Though as Office Watch points out, while the Word one works well in both directions, it appears that the Excel and Powerpoint don’t have full conversion, just viewers.

What a copout. If they can do it for Word, they can do it for the others. Mind you given the plethora of information about the new formats I wouldn’t be surprised if a third party writes a proper conversion tool to fill the gap.

Warning!

Am I the only one that continually gets a warning about newer format of PDF files, even though every time it comes up I tell it “Do not show this message again” ?

Acrobat warning

I know I’m a version behind on Acrobat. Version 6 is the corporate version. I’ve never known it to matter, and I’m happy with what I’ve got. Please stop bugging me to upgrade.

Outlook sigs out of sync

Using Outlook, but your signatures are going a bit funny? Turns out it keeps multiple copies of them, in RTF, HTML and TXT format, and sometimes they get out of sync. They’re in Documents and Settings\Username\Application Data\Microsoft\Signatures — if you check what’s there and delete any old ones, you should be okay after that. (Thanks Dave)

Freebie PDF creation

I gave PDF Creator a go last week. It’s pretty good for a freebie, quite easy to use, and has some configuration and so on.

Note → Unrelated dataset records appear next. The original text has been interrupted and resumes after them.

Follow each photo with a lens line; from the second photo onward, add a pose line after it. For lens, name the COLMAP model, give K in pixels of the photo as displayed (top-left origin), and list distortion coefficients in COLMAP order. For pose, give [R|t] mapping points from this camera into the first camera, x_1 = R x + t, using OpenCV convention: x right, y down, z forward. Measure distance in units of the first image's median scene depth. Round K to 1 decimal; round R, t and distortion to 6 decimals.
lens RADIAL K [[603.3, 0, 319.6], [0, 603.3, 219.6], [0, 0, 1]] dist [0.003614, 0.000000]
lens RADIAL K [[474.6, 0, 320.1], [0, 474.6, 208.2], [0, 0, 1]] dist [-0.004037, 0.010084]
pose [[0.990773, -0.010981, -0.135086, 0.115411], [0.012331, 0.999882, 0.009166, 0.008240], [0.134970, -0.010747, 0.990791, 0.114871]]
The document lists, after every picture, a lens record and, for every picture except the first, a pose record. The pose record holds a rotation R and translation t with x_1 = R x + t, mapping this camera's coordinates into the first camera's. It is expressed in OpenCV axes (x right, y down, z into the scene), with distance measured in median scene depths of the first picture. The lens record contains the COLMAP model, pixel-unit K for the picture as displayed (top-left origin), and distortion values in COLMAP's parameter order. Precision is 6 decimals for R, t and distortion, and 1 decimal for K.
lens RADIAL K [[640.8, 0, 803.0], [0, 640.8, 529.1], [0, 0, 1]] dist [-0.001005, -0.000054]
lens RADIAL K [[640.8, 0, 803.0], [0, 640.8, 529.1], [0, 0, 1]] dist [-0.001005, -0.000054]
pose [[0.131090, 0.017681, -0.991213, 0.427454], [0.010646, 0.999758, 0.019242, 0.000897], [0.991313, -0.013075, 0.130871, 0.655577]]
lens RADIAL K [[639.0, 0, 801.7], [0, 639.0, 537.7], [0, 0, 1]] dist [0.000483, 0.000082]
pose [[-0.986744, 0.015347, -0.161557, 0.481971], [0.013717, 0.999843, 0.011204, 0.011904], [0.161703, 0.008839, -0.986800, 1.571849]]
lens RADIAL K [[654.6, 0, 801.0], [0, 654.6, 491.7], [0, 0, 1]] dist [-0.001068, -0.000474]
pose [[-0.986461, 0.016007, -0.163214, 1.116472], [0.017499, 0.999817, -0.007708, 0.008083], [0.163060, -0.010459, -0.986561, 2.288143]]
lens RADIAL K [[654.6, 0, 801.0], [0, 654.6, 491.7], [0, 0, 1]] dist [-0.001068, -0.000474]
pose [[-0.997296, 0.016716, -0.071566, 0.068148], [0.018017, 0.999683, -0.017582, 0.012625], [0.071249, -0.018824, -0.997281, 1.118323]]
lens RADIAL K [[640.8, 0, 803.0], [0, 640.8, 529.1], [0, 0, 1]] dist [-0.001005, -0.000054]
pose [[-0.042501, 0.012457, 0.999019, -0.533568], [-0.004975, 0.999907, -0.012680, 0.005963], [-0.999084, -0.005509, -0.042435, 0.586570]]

Trying it with Word documents it did seem to have problems with some fonts/styles though (generally for users other than me looking at the PDFs), so it’s worth being wary if you rely on accurate PDF-rendition. In my case, the (alas not free) Acrobat works better.

Ultimately I suspect for “industrial-strength” PDF-creation it’s best to stick to the genuine-but-expensive Acrobat Standard or Pro. The cheaper (or free) alternatives are pretty good, but don’t quite seem to cut it when the going gets tough.

Mind you if you’re not prepared to pay for Acrobat (AU$400+ for standard… pah, their time will come) I don’t see a compelling reason to get a cheaper one when PDF Creator is free.

I want my paste plain

Let me make this clear: When I paste, I want the text to match the document it’s going into. This is why I’d prefer Paste Special / Plain Text to be the default.

So why does Paste Special / Plain Text keep disappearing out of my corporate copy of Outlook 2003? If I’m stuck with rich formatted emails, I damn well want whatever I paste into them to match the text.

But every app wants to bring its own format across. Even Visual Studio for heaven’s sake. I end up having to paste it into Notepad, then copy/paste to the destination.

Very annoying.

There are a couple of ways of making plain text pasting the default: you can define a macro in Word or here’s a crankily-named Outlook macro. If you’re aiming to get it everywhere, it looks like you’ll require a program: either Cliptext or PureText would appear to do it (in slightly different ways).

Quick look at Google Spreadsheets

Here’s what it looks like. Click it to see it bigger.

Google spreadsheet

Not bad, but looks very simple compared to Excel. This could be a good or a bad thing. Does a lot of Excel-like things. This kind of comparison is inevitable, as most users are familiar with it.

Doesn’t feel as refined as Writely. Right-click not harnessed.

Linked to your Gmail/Google logon, of course.

Exports a reasonably clean HTML table. (Certainly better than any released versions of Excel/Office.)

Watch out if you lose your connection:

Google spreadsheet lost connection

My immediate reaction is this could be useful for some things — like Writely, if you want to be able to edit from anywhere connected, and/or share the document realtime with others.

But like Scoble, I can’t see it replacing “offline” apps for individual users just yet. Hosted apps within a corporation however, that could (eventually) be another matter, especially as the technology matures.